さらに、「自然」には、森林浴やスキューバダイビングを楽しむといった観光やレクリエーションの価値もありますし、文化や芸術にインスピレーションを与えるといった価値もあります。

TEEBでは、こうした「自然」の恩恵を「生態系サービス」と呼び、「生態系サービス」等の供給源としての天然の資本のことを「自然資本*3と呼んでいます。

(出典:環境省自然環境局 生物多様性主流化室編 TEEB報告書普及啓発用パンフレット「価値ある自然」

なるほど。統合報告でおなじみの「6つの資本」のひとつ、自然資本は「生態系サービスの供給源」と定義できるのですね。だいぶわかりやすくなりました。

 

生態系サービスは4つに分類される

生態系サービスにはさまざまなものがありますが、通常は4つに分類できるとされています*4 *5

 

 

生態系サービス間のトレードオフには注意が必要

生態系サービスの利用、あるいはその向上をはかる施策をとるときには、「トレードオフ」、つまり、ある生態系サービスが向上する一方で他の生態系サービスが低下する関係に注意する必要があります。

 

トレードオフの具体例をいくつか書いてみました。

施策の例
生態系サービスへの影響
備考
供給
サービス
調整
サービス
生息・

生育地
サービス

文化的
サービス
食料供給(供給サービス)を増やすために森林を伐採して農地を拡大する P N N N 食料供給が増加し、経済的利益が得られるが、森林が提供する気候調節や水質浄化などの機能や、生息地としての機能が低下する可能性
再生可能エネルギー(調整サービス)を確保するために、河川にダムを建設する N P N N クリーンなエネルギー供給と気候変動緩和のためダムを建設した結果、川の流れが変わり、漁業資源の減少や下流の農地への水供給などに影響が出る可能性
生物多様性の確保のため、湿地を復元する N P P 湿地の復元により渡り鳥や両生類などの生息地が回復し水質浄化への貢献もある一方、農地面積が減少することで、短期的な食料供給が低下する可能性
自然を利用した観光(文化サービス)を促進するために、道路、ホテルなどを整備する N N N P 観光収益や地域経済の活性化が図られる一方、インフラ開発による森林破壊が進み、野生生物の生息地喪失の可能性

図表:当社作成。P=ポジティブな影響、N=ネガティブな影響の可能性

 

バランスをとるのは難しいことですが…

実はこの「バランス」という考え方、まさに今、サステナビリティ界隈で注目されていたりします。

 

この件については、また回を改めてお話いたしますね。

本日もお読みいただき、ありがとうございました。

それではまた、次回のブログで。

 

執筆担当:川上 佳子


*1 出典:ISSBが公表したプレス・リリース等の和訳「ISSBが自然及び人的資本に関連するリスク及び機会に関するリサーチ・プロジェクトを開始」(2024年4月23日)

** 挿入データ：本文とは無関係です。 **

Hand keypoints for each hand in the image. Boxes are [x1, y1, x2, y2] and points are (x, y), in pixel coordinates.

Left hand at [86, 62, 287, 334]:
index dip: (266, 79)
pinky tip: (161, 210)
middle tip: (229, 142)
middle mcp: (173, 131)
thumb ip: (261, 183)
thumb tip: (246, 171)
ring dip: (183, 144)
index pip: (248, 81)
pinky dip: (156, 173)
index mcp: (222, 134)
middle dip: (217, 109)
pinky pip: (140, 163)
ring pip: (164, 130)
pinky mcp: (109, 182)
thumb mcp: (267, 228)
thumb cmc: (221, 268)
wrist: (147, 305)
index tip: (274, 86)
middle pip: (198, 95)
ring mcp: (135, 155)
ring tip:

*2 さらに言うならば、「生物多様性国家戦略」では、行動目標として「企業による生物多様性への依存度・影響の定量的評価、現状分析、科学に基づく目標設定、情報開示を促すとともに、金融機関・投資家による投融資を推進する基盤を整備し、投融資の観点から生物多様性を保全・回復する活動を推進する」ことを掲げています。

また、「自然分野で遅れまいとする思いや、開示が将来義務化される前に自主開示で経験を積みたい考えがある」(出典:日経ESG『TNFD早期開示に日本企業80社』2024.02.07)との考えからか、TNFDの「早期開示宣言」を行った日本企業も80社あります。

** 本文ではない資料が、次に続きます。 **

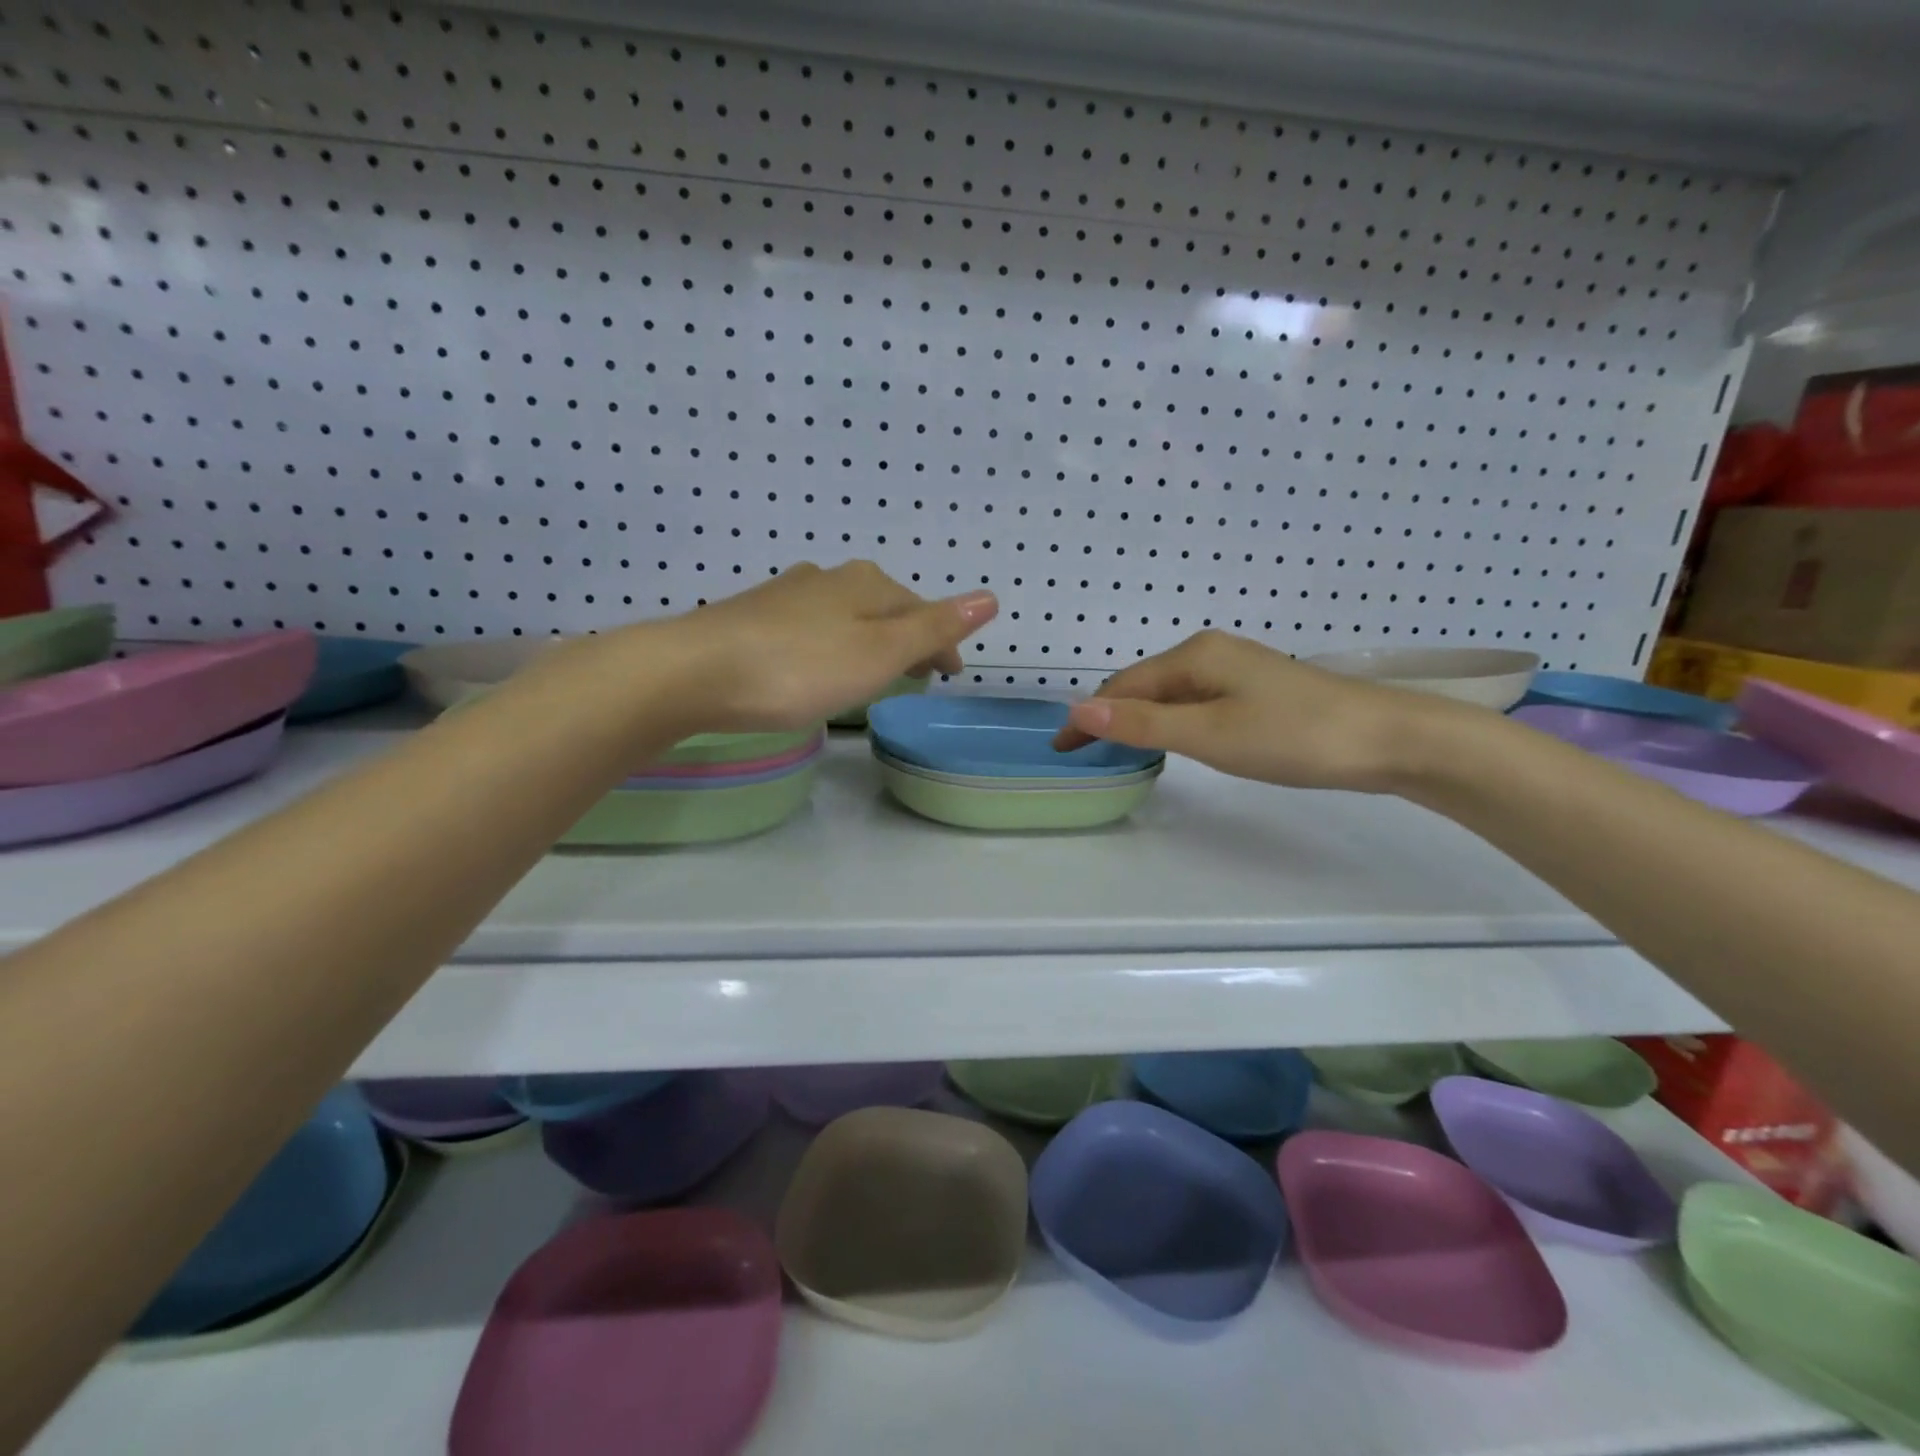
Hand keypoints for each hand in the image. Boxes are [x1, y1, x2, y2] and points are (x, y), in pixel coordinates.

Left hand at [648, 561, 997, 731]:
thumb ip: (933, 628)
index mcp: (866, 585)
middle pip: (884, 608)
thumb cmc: (799, 668)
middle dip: (907, 637)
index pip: (922, 611)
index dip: (942, 643)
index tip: (952, 674)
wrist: (694, 672)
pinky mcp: (753, 616)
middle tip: (920, 673)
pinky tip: (817, 660)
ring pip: (846, 615)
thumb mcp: (879, 653)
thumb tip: (990, 596)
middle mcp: (828, 579)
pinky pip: (812, 626)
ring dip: (869, 639)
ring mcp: (787, 594)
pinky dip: (832, 643)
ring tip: (874, 670)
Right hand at [1053, 629, 1450, 791]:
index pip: (1123, 686)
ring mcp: (1236, 668)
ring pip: (1169, 694)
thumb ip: (1144, 724)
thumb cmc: (1293, 735)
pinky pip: (1194, 701)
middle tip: (1086, 755)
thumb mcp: (1209, 735)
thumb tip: (1078, 710)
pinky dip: (1170, 720)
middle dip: (1110, 716)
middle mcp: (1210, 652)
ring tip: (1118, 750)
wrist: (1387, 739)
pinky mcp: (1256, 688)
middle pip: (1144, 685)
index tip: (1063, 750)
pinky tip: (1173, 739)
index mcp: (1194, 655)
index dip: (1089, 717)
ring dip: (1139, 719)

*3 出典元には以下の注釈がつけられていますので、ここにも転記いたします。

自然の恵みである土地、動物、魚、植物、再生可能または不可能な資源、鉱物資源など天然の資本を表し、利用することはできるが、自らの手で創造することはできないもの。(出典:「環境経済学をつかむ」栗山・馬奈木、2008、有斐閣)

*4 国連の主導で行われたミレニアム生態系評価(MA)では生態系サービスを供給サービス・調整サービス・文化的サービス・基盤サービスに分類していますが、ここではTEEB(The Economics of Ecosystem and Biodiversity; 生態系と生物多様性の経済学。「ティーブ」と読む)の分類にしたがっています。